▶ _Teks Halaman_:
════════
CLICKINDONESIA.ID || JAKARTA – Masyarakat Pulau Mendol Kabupaten Pelalawan Provinsi Riau terus melakukan perjuangan atas hak tanah eks PT TUM dengan mendesak agar Majelis Hakim menolak gugatan PT TUM pada Hak Guna Usaha (HGU) di Pengadilan Tata Usaha Negara (PTUN) Jakarta.
Kali ini, perwakilan masyarakat Pulau Mendol ikut langsung menyuarakan dalam menolak gugatan dari PT Trisetia Usaha Mandiri (TUM). Hal itu ditampikan kepada Kementerian ATR/BPN soal pencabutan izin Hak Guna Usaha (HGU) melalui Surat Keputusan Nomor 1/PTT-HGU/KEM-ATR/BPN/I/2023 tanggal 24 Januari 2023 lalu.
Perwakilan masyarakat Pulau Mendol melakukan aksi di depan PTUN Jakarta yang didampingi dan dibersamai WALHI Riau, WALHI Eksekutif Nasional, dan WALHI Jakarta.
Aksi disemarakkan dengan membentangkan spanduk, poster, dan flyer. Bertuliskan “Selamatkan Pulau Mendol, Majelis Hakim PTUN Jakarta Tolak Gugatan PT TUM” yang mana pada unjuk rasa itu disuarakan oleh perwakilan masyarakat Pulau Mendol dan WALHI.
Dalam orasinya, Wan Andi Gunawan selaku
Forum Masyarakat Penyelamat Pulau Mendol (FMPPM) menyampaikan majelis hakim dalam putusannya harus melindungi hak atas tanah masyarakat dan menjaga kelestarian lingkungan di Pulau Mendol.
“Keputusan pemerintah Kabupaten Pelalawan dan Kementerian ATR/BPN yang mencabut Izin Usaha Perkebunan (IUP) dan Hak Guna Usaha (HGU) milik PT TUM di Pulau Mendol perlu kita dukung dan kami percaya Majelis Hakim masih punya hati nurani,” tujar Wan Andi Gunawan ketika berorasi di depan PTUN Jakarta. Senin, (21/8/2023).
════════
▶ _Catatan Hasil Ekstraksi_:
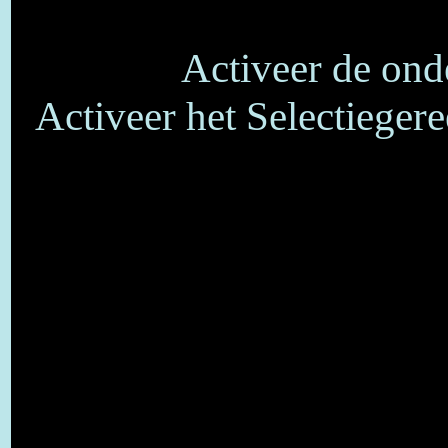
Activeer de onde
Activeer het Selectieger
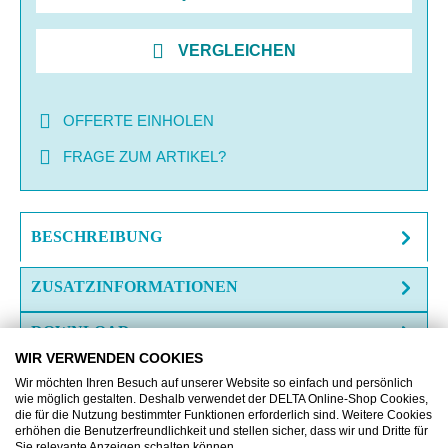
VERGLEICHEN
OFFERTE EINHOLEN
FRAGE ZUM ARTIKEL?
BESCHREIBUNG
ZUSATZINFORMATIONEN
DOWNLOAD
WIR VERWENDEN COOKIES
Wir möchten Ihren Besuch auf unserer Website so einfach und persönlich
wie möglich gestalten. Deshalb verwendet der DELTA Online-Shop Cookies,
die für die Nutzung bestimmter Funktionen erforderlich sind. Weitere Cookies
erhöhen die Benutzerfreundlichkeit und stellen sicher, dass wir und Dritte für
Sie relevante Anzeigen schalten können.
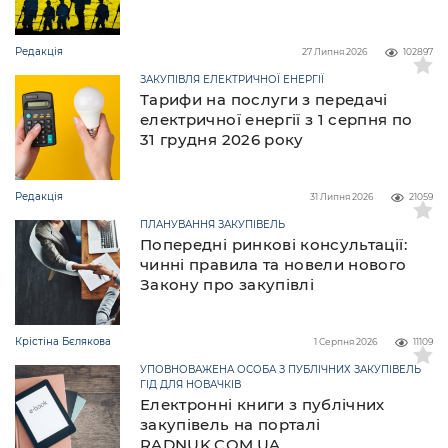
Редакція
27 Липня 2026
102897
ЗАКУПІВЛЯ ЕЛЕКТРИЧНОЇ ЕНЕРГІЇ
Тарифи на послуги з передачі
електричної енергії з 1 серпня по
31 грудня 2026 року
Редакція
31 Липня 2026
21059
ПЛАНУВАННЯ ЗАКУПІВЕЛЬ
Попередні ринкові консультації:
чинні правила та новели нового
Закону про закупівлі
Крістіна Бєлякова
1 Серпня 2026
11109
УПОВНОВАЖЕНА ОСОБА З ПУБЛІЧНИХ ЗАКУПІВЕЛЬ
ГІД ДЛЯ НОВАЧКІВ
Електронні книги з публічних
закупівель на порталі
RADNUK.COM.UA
════════
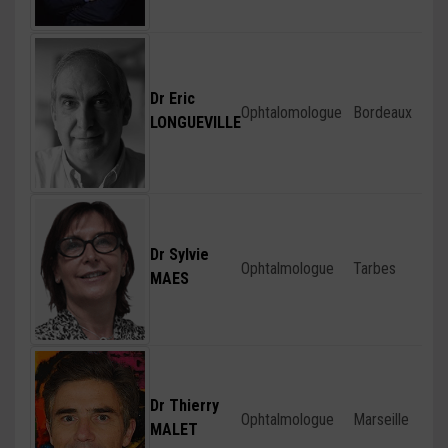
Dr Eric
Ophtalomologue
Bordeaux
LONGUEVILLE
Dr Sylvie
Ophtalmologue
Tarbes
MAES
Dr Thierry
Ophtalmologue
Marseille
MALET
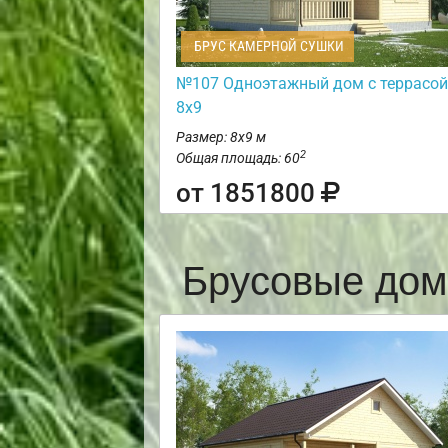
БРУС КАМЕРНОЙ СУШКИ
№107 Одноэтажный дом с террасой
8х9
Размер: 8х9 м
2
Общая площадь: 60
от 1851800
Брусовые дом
════════
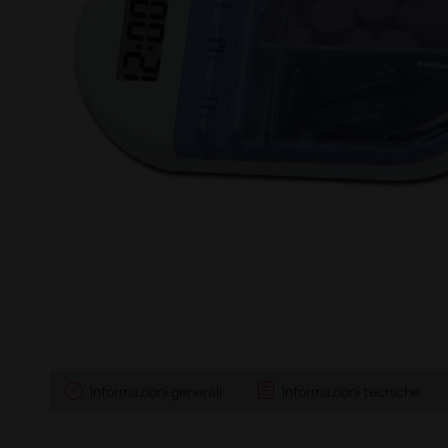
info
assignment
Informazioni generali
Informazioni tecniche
════════
▶ _Arahan Tugas_: Lanjutkan teks tentang Pulau Mendol setelah kalimat terakhir yang tercantum. Catatan di atas tidak berhubungan dengan teks tentang Pulau Mendol.

▶ _Hasil Tugas Ini_:
Majelis Hakim PTUN Jakarta yang terhormat, Wan Andi Gunawan menyampaikan hari ini FMPPM membawa suara dari masyarakat Pulau Mendol, untuk diketahui sampai saat ini Pulau Mendol yang merupakan pulau terluar Provinsi Riau masih terancam dari perusakkan hutan dan lingkungan hal itu adalah sumber penghidupan petani yaitu kebun kelapa dan sawah pasang surut (Padi).
“Kami beharap kepada Majelis Hakim PTUN Jakarta dalam putusannya agar berpihak kepada masyarakat, gunakanlah hati nurani agar nasib Pulau Mendol bisa terus bisa diperuntukkan kepada petani, karena PT TUM selama ini diduga telah merampas hak rakyat di Pulau Mendol. Mau kemana kami lagi, jika hak sudah dirampas, semoga suara kami ini dapat merenyuh hati Majelis Hakim,” kata Wan Andi.
Di tempat yang sama, Kazzaini Ks merupakan tokoh Masyarakat Pulau Mendol juga menyebutkan aksi ini sebagai komitmen masyarakat Pulau Mendol mengawal proses persidangan dan meminta majelis hakim berpihak kepada masyarakat dan lingkungan dengan cara menolak gugatan PT TUM.
“Kami memohon kepada majelis hakim untuk menolak gugatan PT TUM atas pencabutan HGU oleh Kementerian ATR/BPN di Pulau Mendol, karena itu sangat merugikan masyarakat. Masyarakat sudah gelisah terhadap keberadaan P TUM,” ujar Kazzaini Ks.
Menurut Kazzaini Ks, konflik berawal dari Surat Kepala Kantor Wilayah (Kakanwil) BPN Provinsi Riau Nomor: MP.3.02/2123-14/VI/2022 tanggal 15 Juli 2022, ditujukan kepada Direktur PT TUM. Surat itu memuat peringatan kepada PT TUM bahwa dalam jangka paling lama 20 (dua puluh) hari kalender untuk mengusahakan, mempergunakan, memanfaatkan, dan/atau memelihara tanah HGU-nya.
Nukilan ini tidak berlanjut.